◆ **TASK STATEMENT**
All of the data that follows should be given again exactly, without its images.

[Stored items]
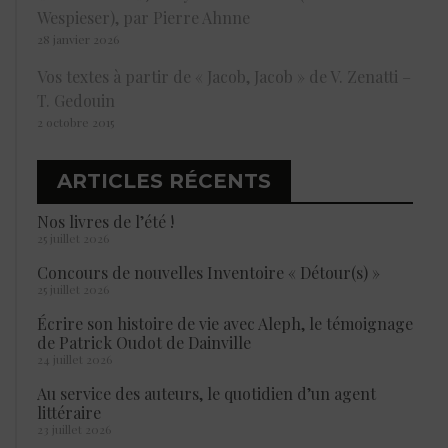
Wespieser), par Pierre Ahnne
28 janvier 2026
Vos textes à partir de « Jacob, Jacob » de V. Zenatti –
T. Gedouin
2 octobre 2015
ARTICLES RÉCENTS
Nos livres de l’été !
25 juillet 2026
Concours de nouvelles Inventoire « Détour(s) »
25 juillet 2026
Écrire son histoire de vie avec Aleph, le témoignage
de Patrick Oudot de Dainville
24 juillet 2026
Au service des auteurs, le quotidien d’un agent
littéraire
23 juillet 2026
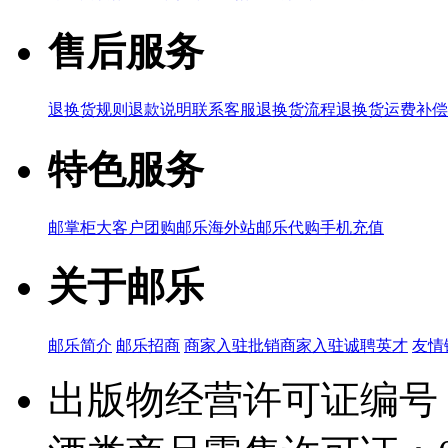
售后服务
退换货规则
退款说明
联系客服
退换货流程
退换货运费补偿
特色服务
邮掌柜
大客户团购
邮乐海外站
邮乐代购
手机充值
关于邮乐
邮乐简介
邮乐招商
商家入驻
批销商家入驻
诚聘英才
友情
出版物经营许可证编号：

◆ **EXPECTED ANSWER**
Wespieser), par Pierre Ahnne
28 janvier 2026
Vos textes à partir de « Jacob, Jacob » de V. Zenatti –
T. Gedouin
2 octobre 2015
ARTICLES RÉCENTS
Nos livres de l’été !
25 juillet 2026
Concours de nouvelles Inventoire « Détour(s) »
25 juillet 2026
Écrire son histoire de vie avec Aleph, le témoignage
de Patrick Oudot de Dainville
24 juillet 2026
Au service des auteurs, le quotidien d’un agent
littéraire
23 juillet 2026
售后服务
退换货规则
退款说明
联系客服
退换货流程
退换货运费补偿
特色服务
邮掌柜
大客户团购
邮乐海外站
邮乐代购
手机充值
关于邮乐
邮乐简介
邮乐招商
商家入驻
批销商家入驻
诚聘英才
友情
出版物经营许可证编号：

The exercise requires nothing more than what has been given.